Stored dataset items:
===============

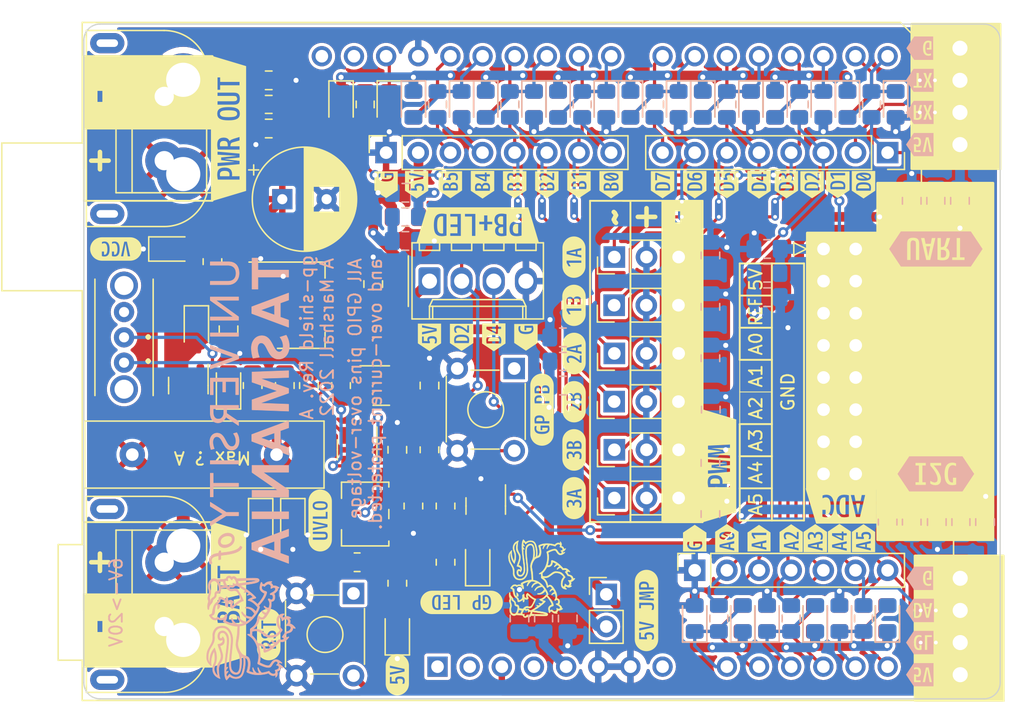
<source format=kicad_pcb>
(kicad_pcb (version 20211014) (generator pcbnew)

  (general
    (thickness 1.6)
  )

  (paper "A4")
  (layers
    (0 "F.Cu" signal)
    (31 "B.Cu" signal)
    (32 "B.Adhes" user "B.Adhesive")
    (33 "F.Adhes" user "F.Adhesive")
    (34 "B.Paste" user)
    (35 "F.Paste" user)
    (36 "B.SilkS" user "B.Silkscreen")
    (37 "F.SilkS" user "F.Silkscreen")
    (38 "B.Mask" user)
    (39 "F.Mask" user)
    (40 "Dwgs.User" user "User.Drawings")
    (41 "Cmts.User" user "User.Comments")
    (42 "Eco1.User" user "User.Eco1")
    (43 "Eco2.User" user "User.Eco2")
    (44 "Edge.Cuts" user)
    (45 "Margin" user)
    (46 "B.CrtYd" user "B.Courtyard")
    (47 "F.CrtYd" user "F.Courtyard")
    (48 "B.Fab" user)
    (49 "F.Fab" user)
    (50 "User.1" user)
    (51 "User.2" user)
    (52 "User.3" user)
    (53 "User.4" user)
    (54 "User.5" user)
    (55 "User.6" user)
    (56 "User.7" user)
    (57 "User.8" user)
    (58 "User.9" user)
  )

  (setup
    (stackup
      (layer "F.SilkS" (type "Top Silk Screen") (color "White"))
      (layer "F.Paste" (type "Top Solder Paste"))
      (layer "F.Mask" (type "Top Solder Mask") (color "Black") (thickness 0.01))
      (layer "F.Cu" (type "copper") (thickness 0.035))
      (layer "dielectric 1" (type "core") (thickness 1.51) (material "FR4") (epsilon_r 4.5) (loss_tangent 0.02))
      (layer "B.Cu" (type "copper") (thickness 0.035))
      (layer "B.Mask" (type "Bottom Solder Mask") (color "Black") (thickness 0.01))
      (layer "B.Paste" (type "Bottom Solder Paste"))
      (layer "B.SilkS" (type "Bottom Silk Screen") (color "White"))
      (copper_finish "None")
      (dielectric_constraints no)
    )
    (pad_to_mask_clearance 0)
    (grid_origin 128.905 78.105)
    (pcbplotparams
      (layerselection 0x00010fc_ffffffff)
      (disableapertmacros false)
      (usegerberextensions false)
      (usegerberattributes true)
      (usegerberadvancedattributes true)
      (creategerberjobfile true)
      (svguseinch false)
      (svgprecision 6)
      (excludeedgelayer true)
      (plotframeref false)
      (viasonmask false)
      (mode 1)
      (useauxorigin false)
      (hpglpennumber 1)
      (hpglpenspeed 20)
      (hpglpendiameter 15.000000)
      (dxfpolygonmode true)
      (dxfimperialunits true)
      (dxfusepcbnewfont true)
      (psnegative false)
      (psa4output false)
      (plotreference true)
      (plotvalue true)
      (plotinvisibletext false)
      (sketchpadsonfab false)
      (subtractmaskfromsilk false)
      (outputformat 1)
      (mirror false)
      (drillshape 1)
      (scaleselection 1)
      (outputdirectory "")
    )
  )

  (net 0 "")
  (net 1 "unconnected-(A1-Pad1)")
  (net 2 "unconnected-(A1-Pad2)")
  (net 3 "+3V3_ARDUINO")
  (net 4 "+5V_ARDUINO")
  (net 5 "GND")
  (net 6 "unconnected-(A1-Pad8)")
  (net 7 "/MCU/A0")
  (net 8 "/MCU/A1")
  (net 9 "/MCU/A2")
  (net 10 "/MCU/A3")
  (net 11 "/MCU/A4")
  (net 12 "/MCU/A5")
  (net 13 "/MCU/D0")
  (net 14 "/MCU/D1")
  (net 15 "/MCU/D2")
  (net 16 "/MCU/D3")
  (net 17 "/MCU/D4")
  (net 18 "/MCU/D5")
  (net 19 "/MCU/D6")
  (net 20 "/MCU/D7")
  (net 21 "/MCU/D8")
  (net 22 "/MCU/D9")
  (net 23 "/MCU/D10")
  (net 24 "/MCU/D11")
  (net 25 "/MCU/D12")
  (net 26 "/MCU/D13")
  (net 27 "/MCU/AREF")
  (net 28 "unconnected-(A1-Pad31)")
  (net 29 "unconnected-(A1-Pad32)")
  (net 30 "/MCU/+5V_JMP")
  (net 31 "VCC")
  (net 32 "VCC_OUT")
  (net 33 "/MCU/LED_OUT")
  (net 34 "+5V")
  (net 35 "+5V_PWM_OUT")
  (net 36 "+5V_UART_OUT")
  (net 37 "+5V_ADC_OUT")
  (net 38 "+5V_I2C_OUT")
  (net 39 "/IO/PORTD0")
  (net 40 "/IO/PORTD1")
  (net 41 "/IO/PORTD2")
  (net 42 "/IO/PORTD3")
  (net 43 "/IO/PORTD4")
  (net 44 "/IO/PORTD5")
  (net 45 "/IO/PORTD6")
  (net 46 "/IO/PORTD7")
  (net 47 "/IO/PORTB0")
  (net 48 "/IO/PORTB1")
  (net 49 "/IO/PORTB2")
  (net 50 "/IO/PORTB3")
  (net 51 "/IO/PORTB4")
  (net 52 "/IO/PORTB5")
  (net 53 "/IO/ADC.AREF")
  (net 54 "/IO/ADC.AN0")
  (net 55 "/IO/ADC.AN1")
  (net 56 "/IO/ADC.AN2")
  (net 57 "/IO/ADC.AN3")
  (net 58 "/IO/ADC.AN4")
  (net 59 "/IO/ADC.AN5")
  (net 60 "/Power/VCC_VREF")
  (net 61 "/Power/VCC_CMP_POT+")
  (net 62 "/Power/VCC_CMP_POT-")
  (net 63 "/IO/UART.RX")
  (net 64 "/IO/UART.TX")
  (net 65 "/IO/I2C.SCL")
  (net 66 "/IO/I2C.SDA")
  (net 67 "/Power/VCC_CMP_OUT")
  (net 68 "/Power/VCC_EN")
  (net 69 "/Power/VCC_LED")
  (net 70 "/Power/5V_LED")
  (net 71 "/MCU/GP_LED")
  (net 72 "/MCU/GP_SW")
  (net 73 "VCC_REG")
  (net 74 "+5V_GPIO_OUT")
  (net 75 "/MCU/~{RESET}")
  (net 76 "+BATT")
  (net 77 "unconnected-(SW1-Pad1)")
  (net 78 "/Power/VCC_CMP-")
  (net 79 "/Power/VCC_CMP+")
  (net 80 "/IO/PWM.A0")
  (net 81 "/IO/PWM.A1")
  (net 82 "/IO/PWM.B0")
  (net 83 "/IO/PWM.B1")
  (net 84 "/IO/PWM.C0")
  (net 85 "/IO/PWM.C1")
  (net 86 "/Power/+BATT_FUSED")

  (footprint "LED_SMD:LED_0805_2012Metric_Pad1.15x1.40mm_HandSolder" (layer "F.Cu") (at 118.11 93.98 90))

  (footprint "kibuzzard-636B3C0D" (layer "F.Cu") (at 144.78 92.075 90))

  (footprint "Fuse:Fuse_0805_2012Metric_Pad1.15x1.40mm_HandSolder" (layer "F.Cu") (at 126.365 57.785 90))

  (footprint "kibuzzard-63524950" (layer "F.Cu") (at 125.715 69.85967 90))

  (footprint "kibuzzard-636B37E0" (layer "F.Cu") (at 132.715 64.135 90))

  (footprint "Capacitor_SMD:C_0805_2012Metric_Pad1.18x1.45mm_HandSolder" (layer "F.Cu") (at 114.3 80.01 90))

  (footprint "kibuzzard-636B3843" (layer "F.Cu") (at 113.284 64.135 90))

  (footprint "kibuzzard-636B3849" (layer "F.Cu") (at 110.871 64.135 90))

  (footprint "Package_TO_SOT_SMD:SOT-23" (layer "F.Cu") (at 118.745 89.535 -90))

  (footprint "Diode_SMD:D_0805_2012Metric_Pad1.15x1.40mm_HandSolder" (layer "F.Cu") (at 107.315 57.785 -90))

  (footprint "Utility:OS102011MA1_SPDT_ESwitch" (layer "F.Cu") (at 90.17 74.2 -90))

  (footprint "kibuzzard-63524FC9" (layer "F.Cu") (at 98.425 96.52 90))

  (footprint "Fuse:Fuse_0805_2012Metric_Pad1.15x1.40mm_HandSolder" (layer "F.Cu") (at 149.225 57.785 90))

  (footprint "Diode_SMD:D_0805_2012Metric_Pad1.15x1.40mm_HandSolder" (layer "F.Cu") (at 128.27 57.785 -90))

  (footprint "Button_Switch_THT:SW_TH_Tactile_Omron_B3F-10xx" (layer "F.Cu") (at 108.295 96.445 -90))

  (footprint "kibuzzard-63527D9E" (layer "F.Cu") (at 114.3 76.2 90))

  (footprint "Connector_PinHeader_2.54mm:PinHeader_1x03_P2.54mm_Vertical" (layer "F.Cu") (at 128.905 88.9 90))

  (footprint "kibuzzard-635273DC" (layer "F.Cu") (at 111.76 102.87 90))

  (footprint "Capacitor_THT:CP_Radial_D8.0mm_P3.50mm" (layer "F.Cu") (at 102.672 65.278))

  (footprint "kibuzzard-636B3829" (layer "F.Cu") (at 121.031 64.135 90))

  (footprint "kibuzzard-636B388A" (layer "F.Cu") (at 144.526 64.135 90))

  (footprint "NetTie:NetTie-2_THT_Pad0.3mm" (layer "F.Cu") (at 154.305 100.33 180))

  (footprint "Diode_SMD:D_0805_2012Metric_Pad1.15x1.40mm_HandSolder" (layer "F.Cu") (at 118.745 57.785 -90))

  (footprint "LED_SMD:LED_0805_2012Metric_Pad1.15x1.40mm_HandSolder" (layer "F.Cu") (at 93.98 69.215))

  (footprint "Diode_SMD:D_0805_2012Metric_Pad1.15x1.40mm_HandSolder" (layer "F.Cu") (at 141.605 57.785 -90))

  (footprint "kibuzzard-636B3891" (layer "F.Cu") (at 146.558 64.135 90))

  (footprint "Capacitor_SMD:C_0805_2012Metric_Pad1.18x1.45mm_HandSolder" (layer "F.Cu") (at 98.425 75.565 -90))

  (footprint "kibuzzard-63524994" (layer "F.Cu") (at 125.715 73.66967 90))

  (footprint "Capacitor_SMD:C_0805_2012Metric_Pad1.18x1.45mm_HandSolder" (layer "F.Cu") (at 101.6 55.88))

  (footprint "kibuzzard-636B3C06" (layer "F.Cu") (at 146.685 92.075 90))

  (footprint "Package_TO_SOT_SMD:SOT-23" (layer "F.Cu") (at 95.25 80.01 -90))

  (footprint "Fuse:Fuse_0805_2012Metric_Pad1.15x1.40mm_HandSolder" (layer "F.Cu") (at 114.935 57.785 90))

  (footprint "kibuzzard-63524966" (layer "F.Cu") (at 125.724435 85.09967 90))

  (footprint "kibuzzard-636B38AF" (layer "F.Cu") (at 148.59 64.135 90))

  (footprint "Diode_SMD:D_0805_2012Metric_Pad1.15x1.40mm_HandSolder" (layer "F.Cu") (at 130.175 57.785 -90))

  (footprint "kibuzzard-636B3D37" (layer "F.Cu") (at 135.255 92.075 90))

  (footprint "Resistor_SMD:R_0805_2012Metric_Pad1.20x1.40mm_HandSolder" (layer "F.Cu") (at 114.3 85.09 -90))

  (footprint "kibuzzard-636B3C68" (layer "F.Cu") (at 146.812 89.535 180))

  (footprint "Connector_PinHeader_2.54mm:PinHeader_1x03_P2.54mm_Vertical" (layer "F.Cu") (at 128.89 81.28 90))

  (footprint "Capacitor_SMD:C_0805_2012Metric_Pad1.18x1.45mm_HandSolder" (layer "F.Cu") (at 109.855 71.9875 90))

  (footprint "Connector_PinHeader_2.54mm:PinHeader_1x03_P2.54mm_Vertical" (layer "F.Cu") (at 128.89 73.66 90))

  (footprint "Diode_SMD:D_0805_2012Metric_Pad1.15x1.40mm_HandSolder" (layer "F.Cu") (at 95.885 75.565 -90))

  (footprint "Resistor_SMD:R_0805_2012Metric_Pad1.20x1.40mm_HandSolder" (layer "F.Cu") (at 115.57 89.535 -90))

  (footprint "kibuzzard-63524973" (layer "F.Cu") (at 125.724435 88.90967 90))

  (footprint "NetTie:NetTie-2_THT_Pad0.3mm" (layer "F.Cu") (at 141.605 66.675 90))

  (footprint "Resistor_SMD:R_0805_2012Metric_Pad1.20x1.40mm_HandSolder" (layer "F.Cu") (at 107.315 80.01 -90))

  (footprint "Connector_Molex:Molex_KK-254_AE-6410-04A_1x04_P2.54mm_Vertical" (layer "F.Cu") (at 156.23 102.87 90))

  (footprint "Utility:Combined_TerminalBlock_5.08_XT60_2Row0.2Header" (layer "F.Cu")
    (tedit 59FF03AB) (tstamp 5dc237ae-f186-4d3e-aace-d0a083f670b5)
    (at 93.345 93.98 -90)
    (descr "simple 2-pin terminal block, pitch 5.08mm, revamped version of bornier2")
    (tags "terminal block bornier2")
    (property "Sheetfile" "power.kicad_sch")
    (property "Sheetname" "Power")
    (path "/74fdf5c2-3151-4dc3-ad40-7d970216f0b1/4b03be13-0852-4c92-907e-559155401823")
    (attr through_hole)
    (fp_text reference "J1" (at 2.54 -5.08 -90) (layer "F.SilkS") hide
      (effects (font (size 1 1) (thickness 0.15)))
      (tstamp 894fe0fb-3351-43c4-bf8f-beb94790b702)
    )
    (fp_text value "XT60/TERM2" (at 2.54 5.08 -90) (layer "F.Fab")
      (effects (font (size 1 1) (thickness 0.15)))
      (tstamp 91cbe940-1dbe-4020-9a96-0406bf46c10e)
    )
    (fp_text user "${REFERENCE}" (at 2.54 0 -90) (layer "F.Fab") hide
      (effects (font (size 1 1) (thickness 0.15)))
      (tstamp 6621da1d-b2a1-4b7b-b5b8-b8d6f9458073)
    )
    (fp_line (start 10.29 6.15) (end -5.21 6.15) (layer "F.SilkS") (width 0.12) (tstamp 02761e42-cb47-42d5-89f1-21ca847645e7))
    (fp_line (start -2.54 3.81) (end 7.62 3.81) (layer "F.SilkS") (width 0.12) (tstamp 0fad60fa-2ec8-4915-8fda-a998a3aec0d0))
    (fp_line (start 7.62 -3.81) (end -2.54 -3.81) (layer "F.SilkS") (width 0.12) (tstamp 1f8486e1-0179-4b3e-b3db-28d4d9f07976))
    (fp_line (start 7.75 -3.35) (end -2.67 -3.35) (layer "F.SilkS") (width 0.12) (tstamp 6a56c160-e705-4867-bea8-3ab983d58886))
    (fp_line (start -2.54 -3.81) (end -2.54 3.81) (layer "F.SilkS") (width 0.12) (tstamp 6e8fa8b1-398e-4f72-a66b-10e00d18a5f6))
    (fp_line (start 10.29 0) (end 10.29 6.15) (layer "F.SilkS") (width 0.12) (tstamp ba3e0836-e842-4cab-b06e-4bd9f0285a20))
    (fp_line (start 7.62 3.81) (end 7.62 -3.81) (layer "F.SilkS") (width 0.12) (tstamp c0073edf-be70-4f0d-a673-2a5c2e0c51c1))
    (fp_line (start 7.62 2.54) (end -2.54 2.54) (layer "F.SilkS") (width 0.12) (tstamp c67fc0ad-99fd-42d4-bb2a-83c7bc6c8bf2))
    (fp_line (start -5.21 0) (end -5.21 6.15) (layer "F.SilkS") (width 0.12) (tstamp ce911cb2-7869-4bcc-835c-957ee7d2bc26))
    (fp_arc (start 7.75 -3.35) (mid 9.583207 -2.102027) (end 10.29 0) (layer "F.SilkS") (width 0.12) (tstamp 2a7d73d2-4e12-4196-9222-c1e093d4654d))
    (fp_arc (start -5.21 0) (mid -4.503207 -2.102029) (end -2.67 -3.35) (layer "F.SilkS") (width 0.12) (tstamp 6a1fbc49-05b4-48c5-a107-d273bb837194))
    (fp_line (start 7.79 4) (end -2.71 4) (layer "F.CrtYd") (width 0.05) (tstamp 1fd9c59f-a686-45cb-ae0a-188b357b10b8))
    (fp_line (start 10.417 6.277) (end 10.417 -0.073) (layer "F.CrtYd") (width 0.05) (tstamp 5009c221-515c-4335-bbcc-8ed6e53fd6ad))
    (fp_line (start -2.664 -3.502) (end 7.75 -3.502) (layer "F.CrtYd") (width 0.05) (tstamp 64e99ea3-5b26-4673-b226-ccd6049bff5c))
    (fp_line (start -2.71 -4) (end 7.79 -4) (layer "F.CrtYd") (width 0.05) (tstamp 7c7959d5-ce8e-4e8e-bf92-c8f2fc80a450))
    (fp_line (start -5.331 -0.073) (end -5.331 6.277) (layer "F.CrtYd") (width 0.05) (tstamp 869309ba-225f-49e1-a81f-af19aeee52ff))
    (fp_line (start 7.79 4) (end 7.79 -4) (layer "F.CrtYd") (width 0.05) (tstamp 87bba2d0-0bae-4238-a745-a0b7172f0935))
    (fp_line (start 10.417 6.277) (end -5.331 6.277) (layer "F.CrtYd") (width 0.05) (tstamp 9dbd45b0-1ce5-46d1-952a-ec1221e24e73))
    (fp_line (start -2.71 -4) (end -2.71 4) (layer "F.CrtYd") (width 0.05) (tstamp f79e9f68-ab80-420b-b01c-fb8363d6d6c5))
    (fp_arc (start 7.75 -3.502) (mid 9.671432 -2.24478) (end 10.417 -0.073) (layer "F.CrtYd") (width 0.05) (tstamp 349030af-a81d-4b86-b150-f86fc83d3d60))
    (fp_arc (start -5.331 -0.073) (mid -4.585428 -2.244777) (end -2.664 -3.502) (layer "F.C
... [2676177 chars truncated]
</source>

===============

Problem: If a line in the entries above contains "thickness", include it in the count, then report only the total.

Reply: 9